*** Data excerpts ***

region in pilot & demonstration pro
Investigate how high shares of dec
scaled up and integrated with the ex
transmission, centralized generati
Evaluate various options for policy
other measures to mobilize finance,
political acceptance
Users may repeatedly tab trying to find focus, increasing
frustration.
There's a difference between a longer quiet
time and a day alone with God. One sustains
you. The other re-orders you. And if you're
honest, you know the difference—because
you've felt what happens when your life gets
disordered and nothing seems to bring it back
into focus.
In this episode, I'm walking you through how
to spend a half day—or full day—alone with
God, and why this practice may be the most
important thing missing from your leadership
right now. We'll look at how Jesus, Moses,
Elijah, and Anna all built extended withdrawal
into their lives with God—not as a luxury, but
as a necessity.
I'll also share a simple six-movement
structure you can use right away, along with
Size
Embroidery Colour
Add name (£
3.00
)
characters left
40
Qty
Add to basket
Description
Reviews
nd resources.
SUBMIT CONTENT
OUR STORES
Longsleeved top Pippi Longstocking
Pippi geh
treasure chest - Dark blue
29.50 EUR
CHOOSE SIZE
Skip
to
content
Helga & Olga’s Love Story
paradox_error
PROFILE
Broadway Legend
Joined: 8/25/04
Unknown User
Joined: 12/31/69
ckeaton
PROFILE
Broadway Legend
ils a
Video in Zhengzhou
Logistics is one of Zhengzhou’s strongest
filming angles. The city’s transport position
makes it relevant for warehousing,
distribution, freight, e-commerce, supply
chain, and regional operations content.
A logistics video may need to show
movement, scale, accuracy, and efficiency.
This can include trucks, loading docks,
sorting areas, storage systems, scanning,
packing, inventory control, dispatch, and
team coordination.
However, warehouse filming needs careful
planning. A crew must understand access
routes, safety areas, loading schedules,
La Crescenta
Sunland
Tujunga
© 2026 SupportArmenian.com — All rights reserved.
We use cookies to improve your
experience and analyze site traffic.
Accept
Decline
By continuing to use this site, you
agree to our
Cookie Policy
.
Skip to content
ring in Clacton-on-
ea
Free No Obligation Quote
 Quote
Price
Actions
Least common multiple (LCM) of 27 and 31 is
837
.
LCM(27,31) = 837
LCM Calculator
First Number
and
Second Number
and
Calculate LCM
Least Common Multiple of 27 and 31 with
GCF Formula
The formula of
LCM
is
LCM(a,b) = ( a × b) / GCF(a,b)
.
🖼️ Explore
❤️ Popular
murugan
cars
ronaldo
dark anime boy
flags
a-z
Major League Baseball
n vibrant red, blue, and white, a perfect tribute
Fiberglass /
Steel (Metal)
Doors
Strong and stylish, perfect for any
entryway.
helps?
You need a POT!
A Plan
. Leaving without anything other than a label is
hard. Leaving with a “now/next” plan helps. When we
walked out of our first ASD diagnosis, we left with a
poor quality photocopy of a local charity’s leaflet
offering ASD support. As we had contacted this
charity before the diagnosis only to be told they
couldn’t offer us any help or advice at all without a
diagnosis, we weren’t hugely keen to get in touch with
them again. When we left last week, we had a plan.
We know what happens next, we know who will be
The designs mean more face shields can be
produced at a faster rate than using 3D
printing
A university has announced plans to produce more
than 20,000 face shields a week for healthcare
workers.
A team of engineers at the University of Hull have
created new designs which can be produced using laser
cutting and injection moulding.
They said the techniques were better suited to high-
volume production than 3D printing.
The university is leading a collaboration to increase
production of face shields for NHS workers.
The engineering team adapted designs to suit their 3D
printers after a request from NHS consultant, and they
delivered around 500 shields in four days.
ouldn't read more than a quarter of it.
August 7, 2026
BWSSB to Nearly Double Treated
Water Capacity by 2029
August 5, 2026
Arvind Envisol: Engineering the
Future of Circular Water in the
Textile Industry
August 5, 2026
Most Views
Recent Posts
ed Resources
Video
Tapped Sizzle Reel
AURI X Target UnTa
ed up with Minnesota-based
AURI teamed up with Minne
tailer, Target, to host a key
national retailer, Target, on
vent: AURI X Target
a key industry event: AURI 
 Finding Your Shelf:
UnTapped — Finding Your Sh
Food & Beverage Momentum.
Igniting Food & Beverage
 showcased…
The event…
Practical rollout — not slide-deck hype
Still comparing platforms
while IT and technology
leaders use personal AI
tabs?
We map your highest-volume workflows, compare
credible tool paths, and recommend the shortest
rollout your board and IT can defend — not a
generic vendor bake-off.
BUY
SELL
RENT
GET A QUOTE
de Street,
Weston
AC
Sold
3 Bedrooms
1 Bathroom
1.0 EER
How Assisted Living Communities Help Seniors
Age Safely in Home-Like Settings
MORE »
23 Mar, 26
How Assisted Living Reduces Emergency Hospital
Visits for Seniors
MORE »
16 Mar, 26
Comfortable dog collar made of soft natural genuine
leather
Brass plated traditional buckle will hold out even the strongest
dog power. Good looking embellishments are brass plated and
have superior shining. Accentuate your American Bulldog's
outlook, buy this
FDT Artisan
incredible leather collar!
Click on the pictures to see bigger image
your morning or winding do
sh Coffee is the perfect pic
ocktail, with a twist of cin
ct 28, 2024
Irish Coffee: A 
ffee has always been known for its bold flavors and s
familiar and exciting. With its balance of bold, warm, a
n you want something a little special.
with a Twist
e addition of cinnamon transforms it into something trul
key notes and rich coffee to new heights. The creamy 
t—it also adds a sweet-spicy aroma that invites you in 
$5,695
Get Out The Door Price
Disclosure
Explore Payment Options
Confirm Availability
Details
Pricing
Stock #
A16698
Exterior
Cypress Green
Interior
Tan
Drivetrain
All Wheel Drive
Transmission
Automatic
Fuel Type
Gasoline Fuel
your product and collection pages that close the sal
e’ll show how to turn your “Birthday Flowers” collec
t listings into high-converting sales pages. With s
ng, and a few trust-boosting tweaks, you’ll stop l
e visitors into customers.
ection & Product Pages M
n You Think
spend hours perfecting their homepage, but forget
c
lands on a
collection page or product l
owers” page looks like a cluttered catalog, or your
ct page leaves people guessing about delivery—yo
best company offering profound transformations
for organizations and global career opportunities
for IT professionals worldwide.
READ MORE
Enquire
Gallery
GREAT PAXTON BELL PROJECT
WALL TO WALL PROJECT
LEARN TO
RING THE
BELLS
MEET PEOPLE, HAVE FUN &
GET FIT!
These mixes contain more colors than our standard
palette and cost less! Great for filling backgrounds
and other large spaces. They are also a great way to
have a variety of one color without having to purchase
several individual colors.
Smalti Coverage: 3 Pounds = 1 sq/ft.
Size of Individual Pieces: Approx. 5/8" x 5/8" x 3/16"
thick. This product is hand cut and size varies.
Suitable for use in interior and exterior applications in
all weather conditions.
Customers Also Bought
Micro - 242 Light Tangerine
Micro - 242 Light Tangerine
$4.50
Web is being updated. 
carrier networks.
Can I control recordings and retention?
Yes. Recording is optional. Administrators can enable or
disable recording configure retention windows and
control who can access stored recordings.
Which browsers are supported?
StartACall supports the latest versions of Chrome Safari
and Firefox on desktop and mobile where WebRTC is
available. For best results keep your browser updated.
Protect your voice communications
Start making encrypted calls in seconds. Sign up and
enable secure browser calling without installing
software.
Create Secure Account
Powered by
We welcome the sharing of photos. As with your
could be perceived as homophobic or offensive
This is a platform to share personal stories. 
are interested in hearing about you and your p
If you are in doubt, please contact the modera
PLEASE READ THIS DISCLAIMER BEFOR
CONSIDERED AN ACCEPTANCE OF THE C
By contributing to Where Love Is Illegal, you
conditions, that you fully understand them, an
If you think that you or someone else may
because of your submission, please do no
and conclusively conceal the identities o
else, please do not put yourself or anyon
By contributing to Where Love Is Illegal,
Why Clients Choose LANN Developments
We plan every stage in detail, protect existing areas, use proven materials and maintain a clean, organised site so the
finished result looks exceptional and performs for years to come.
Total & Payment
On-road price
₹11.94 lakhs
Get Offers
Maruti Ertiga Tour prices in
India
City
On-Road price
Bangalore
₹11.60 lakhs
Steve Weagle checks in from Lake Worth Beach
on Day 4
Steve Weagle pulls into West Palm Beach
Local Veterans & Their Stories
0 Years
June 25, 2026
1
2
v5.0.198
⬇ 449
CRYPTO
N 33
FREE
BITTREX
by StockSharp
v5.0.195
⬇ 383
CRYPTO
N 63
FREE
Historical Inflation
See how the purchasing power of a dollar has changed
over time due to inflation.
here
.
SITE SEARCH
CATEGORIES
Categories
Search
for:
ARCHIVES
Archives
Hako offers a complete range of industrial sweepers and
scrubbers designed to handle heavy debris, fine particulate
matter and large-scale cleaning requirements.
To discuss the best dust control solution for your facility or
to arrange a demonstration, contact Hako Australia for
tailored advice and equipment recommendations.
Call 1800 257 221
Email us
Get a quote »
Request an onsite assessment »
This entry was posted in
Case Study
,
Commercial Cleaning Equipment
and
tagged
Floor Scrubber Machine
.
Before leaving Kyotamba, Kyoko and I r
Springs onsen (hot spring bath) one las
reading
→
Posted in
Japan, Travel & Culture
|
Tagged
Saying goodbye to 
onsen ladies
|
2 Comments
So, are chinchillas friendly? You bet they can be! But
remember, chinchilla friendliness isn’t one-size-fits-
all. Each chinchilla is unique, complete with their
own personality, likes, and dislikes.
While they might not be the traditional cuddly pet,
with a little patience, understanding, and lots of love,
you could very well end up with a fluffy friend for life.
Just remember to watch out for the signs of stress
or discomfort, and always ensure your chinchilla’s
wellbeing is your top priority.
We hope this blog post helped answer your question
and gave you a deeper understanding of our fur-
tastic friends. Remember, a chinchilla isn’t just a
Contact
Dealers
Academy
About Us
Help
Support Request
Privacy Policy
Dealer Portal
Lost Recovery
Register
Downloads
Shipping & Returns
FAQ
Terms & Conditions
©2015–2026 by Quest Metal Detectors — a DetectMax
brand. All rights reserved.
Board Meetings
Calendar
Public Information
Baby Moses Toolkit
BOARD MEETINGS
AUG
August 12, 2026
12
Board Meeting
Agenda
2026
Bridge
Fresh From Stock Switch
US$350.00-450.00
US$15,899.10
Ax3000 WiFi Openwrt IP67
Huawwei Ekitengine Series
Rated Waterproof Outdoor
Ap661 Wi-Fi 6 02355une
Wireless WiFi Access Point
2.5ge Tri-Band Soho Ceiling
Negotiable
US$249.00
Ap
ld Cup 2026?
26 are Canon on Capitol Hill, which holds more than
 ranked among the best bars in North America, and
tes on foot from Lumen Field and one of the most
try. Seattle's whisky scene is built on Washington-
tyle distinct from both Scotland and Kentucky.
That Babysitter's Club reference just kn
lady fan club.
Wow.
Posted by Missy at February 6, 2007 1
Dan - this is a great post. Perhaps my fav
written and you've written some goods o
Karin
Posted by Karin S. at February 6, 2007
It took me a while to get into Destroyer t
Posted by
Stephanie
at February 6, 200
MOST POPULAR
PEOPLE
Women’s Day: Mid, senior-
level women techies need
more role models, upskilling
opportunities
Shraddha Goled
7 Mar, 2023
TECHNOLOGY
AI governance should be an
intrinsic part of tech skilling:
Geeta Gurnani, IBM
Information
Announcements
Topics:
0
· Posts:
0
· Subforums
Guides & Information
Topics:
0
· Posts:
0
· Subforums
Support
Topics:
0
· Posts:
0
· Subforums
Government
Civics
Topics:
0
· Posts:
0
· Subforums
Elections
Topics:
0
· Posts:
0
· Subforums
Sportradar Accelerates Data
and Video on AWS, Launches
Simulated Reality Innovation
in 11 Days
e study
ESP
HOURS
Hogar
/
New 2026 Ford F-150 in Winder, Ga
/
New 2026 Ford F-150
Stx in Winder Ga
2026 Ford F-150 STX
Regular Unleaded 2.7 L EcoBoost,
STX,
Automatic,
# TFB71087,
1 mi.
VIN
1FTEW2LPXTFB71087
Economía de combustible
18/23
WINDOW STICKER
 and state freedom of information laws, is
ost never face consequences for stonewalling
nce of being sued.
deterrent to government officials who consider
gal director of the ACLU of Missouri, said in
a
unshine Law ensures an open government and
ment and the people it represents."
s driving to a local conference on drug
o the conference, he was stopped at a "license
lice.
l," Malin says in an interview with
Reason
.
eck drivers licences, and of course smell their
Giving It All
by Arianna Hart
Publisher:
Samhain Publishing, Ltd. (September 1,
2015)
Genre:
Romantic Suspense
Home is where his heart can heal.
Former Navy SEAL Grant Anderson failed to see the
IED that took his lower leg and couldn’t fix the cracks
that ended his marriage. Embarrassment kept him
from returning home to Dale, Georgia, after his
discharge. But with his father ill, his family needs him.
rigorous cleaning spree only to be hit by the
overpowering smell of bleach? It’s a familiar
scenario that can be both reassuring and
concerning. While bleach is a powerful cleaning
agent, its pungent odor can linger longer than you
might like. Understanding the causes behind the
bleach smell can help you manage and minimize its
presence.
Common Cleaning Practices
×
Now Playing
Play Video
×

*** End of Data excerpts ***

Reproduce the listing word for word, starting at its first line and ending at the line that contains "However, warehouse filming needs careful". Include both of those lines.

## Result of the exercise
region in pilot & demonstration pro
Investigate how high shares of dec
scaled up and integrated with the ex
transmission, centralized generati
Evaluate various options for policy
other measures to mobilize finance,
political acceptance
Users may repeatedly tab trying to find focus, increasing
frustration.
There's a difference between a longer quiet
time and a day alone with God. One sustains
you. The other re-orders you. And if you're
honest, you know the difference—because
you've felt what happens when your life gets
disordered and nothing seems to bring it back
into focus.
In this episode, I'm walking you through how
to spend a half day—or full day—alone with
God, and why this practice may be the most
important thing missing from your leadership
right now. We'll look at how Jesus, Moses,
Elijah, and Anna all built extended withdrawal
into their lives with God—not as a luxury, but
as a necessity.
I'll also share a simple six-movement
structure you can use right away, along with
Size
Embroidery Colour
Add name (£
3.00
)
characters left
40
Qty
Add to basket
Description
Reviews
nd resources.
SUBMIT CONTENT
OUR STORES
Longsleeved top Pippi Longstocking
Pippi geh
treasure chest - Dark blue
29.50 EUR
CHOOSE SIZE
Skip
to
content
Helga & Olga’s Love Story
paradox_error
PROFILE
Broadway Legend
Joined: 8/25/04
Unknown User
Joined: 12/31/69
ckeaton
PROFILE
Broadway Legend
ils a
Video in Zhengzhou
Logistics is one of Zhengzhou’s strongest
filming angles. The city’s transport position
makes it relevant for warehousing,
distribution, freight, e-commerce, supply
chain, and regional operations content.
A logistics video may need to show
movement, scale, accuracy, and efficiency.
This can include trucks, loading docks,
sorting areas, storage systems, scanning,
packing, inventory control, dispatch, and
team coordination.
However, warehouse filming needs careful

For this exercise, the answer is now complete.